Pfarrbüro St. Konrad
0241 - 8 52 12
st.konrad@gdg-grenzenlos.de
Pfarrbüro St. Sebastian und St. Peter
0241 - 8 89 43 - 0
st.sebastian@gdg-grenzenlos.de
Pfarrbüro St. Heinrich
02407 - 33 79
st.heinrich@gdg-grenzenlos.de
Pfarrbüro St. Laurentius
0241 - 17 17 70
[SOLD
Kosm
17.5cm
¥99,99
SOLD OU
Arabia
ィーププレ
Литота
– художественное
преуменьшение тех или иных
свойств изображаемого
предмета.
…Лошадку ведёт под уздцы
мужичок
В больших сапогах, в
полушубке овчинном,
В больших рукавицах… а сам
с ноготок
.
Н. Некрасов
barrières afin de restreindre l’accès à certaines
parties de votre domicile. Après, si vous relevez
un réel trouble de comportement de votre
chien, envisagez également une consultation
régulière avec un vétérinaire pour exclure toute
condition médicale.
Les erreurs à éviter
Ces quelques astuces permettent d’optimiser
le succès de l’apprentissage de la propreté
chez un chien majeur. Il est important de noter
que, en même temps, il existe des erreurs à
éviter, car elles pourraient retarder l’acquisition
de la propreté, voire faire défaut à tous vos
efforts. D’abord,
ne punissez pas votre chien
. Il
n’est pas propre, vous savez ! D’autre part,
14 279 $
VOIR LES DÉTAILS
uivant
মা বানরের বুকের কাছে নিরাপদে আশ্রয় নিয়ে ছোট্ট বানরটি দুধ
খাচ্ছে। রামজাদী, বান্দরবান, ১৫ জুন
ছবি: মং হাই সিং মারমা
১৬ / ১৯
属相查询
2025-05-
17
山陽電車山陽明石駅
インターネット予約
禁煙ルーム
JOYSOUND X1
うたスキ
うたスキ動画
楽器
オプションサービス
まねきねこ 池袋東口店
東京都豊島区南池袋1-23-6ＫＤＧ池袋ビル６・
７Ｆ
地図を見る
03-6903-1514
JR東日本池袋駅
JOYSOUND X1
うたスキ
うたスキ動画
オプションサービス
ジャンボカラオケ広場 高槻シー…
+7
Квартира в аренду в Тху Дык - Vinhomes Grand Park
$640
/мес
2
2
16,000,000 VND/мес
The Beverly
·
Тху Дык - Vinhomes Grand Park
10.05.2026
.....
All the entries above must be repeated exactly as they were given.

Pfarrbüro St. Konrad
0241 - 8 52 12
st.konrad@gdg-grenzenlos.de
Pfarrbüro St. Sebastian und St. Peter
0241 - 8 89 43 - 0
st.sebastian@gdg-grenzenlos.de
Pfarrbüro St. Heinrich
02407 - 33 79
st.heinrich@gdg-grenzenlos.de
Pfarrbüro St. Laurentius
0241 - 17 17 70
[SOLD
Kosm
17.5cm
¥99,99
SOLD OU
Arabia
ィーププレ
Литота
– художественное
преуменьшение тех или иных
свойств изображаемого
предмета.
…Лошадку ведёт под уздцы
мужичок
В больших сапогах, в
полушубке овчинном,
В больших рукавицах… а сам
с ноготок
.
Н. Некрасов
barrières afin de restreindre l’accès à certaines
parties de votre domicile. Après, si vous relevez
un réel trouble de comportement de votre
chien, envisagez également une consultation
régulière avec un vétérinaire pour exclure toute
condition médicale.
Les erreurs à éviter
Ces quelques astuces permettent d’optimiser
le succès de l’apprentissage de la propreté
chez un chien majeur. Il est important de noter
que, en même temps, il existe des erreurs à
éviter, car elles pourraient retarder l’acquisition
de la propreté, voire faire défaut à tous vos
efforts. D’abord,
ne punissez pas votre chien
. Il
n’est pas propre, vous savez ! D’autre part,
14 279 $
VOIR LES DÉTAILS
uivant
মা বানরের বুকের কাছে নিরাপদে আশ্রয় নিয়ে ছোট্ট বানরটি দুধ
খাচ্ছে। রামজাদী, বান্দরবান, ১৫ জুন
ছবি: মং হাই সিং মারমা
১৬ / ১৯
属相查询
2025-05-
17
山陽電車山陽明石駅
インターネット予約
禁煙ルーム
JOYSOUND X1
うたスキ
うたスキ動画
楽器
オプションサービス
まねきねこ 池袋東口店
東京都豊島区南池袋1-23-6ＫＤＧ池袋ビル６・
７Ｆ
地図を見る
03-6903-1514
JR東日本池袋駅
JOYSOUND X1
うたスキ
うたスキ動画
オプションサービス
ジャンボカラオケ広場 高槻シー…
+7
Квартира в аренду в Тху Дык - Vinhomes Grand Park
$640
/мес
2
2
16,000,000 VND/мес
The Beverly
·
Тху Дык - Vinhomes Grand Park
10.05.2026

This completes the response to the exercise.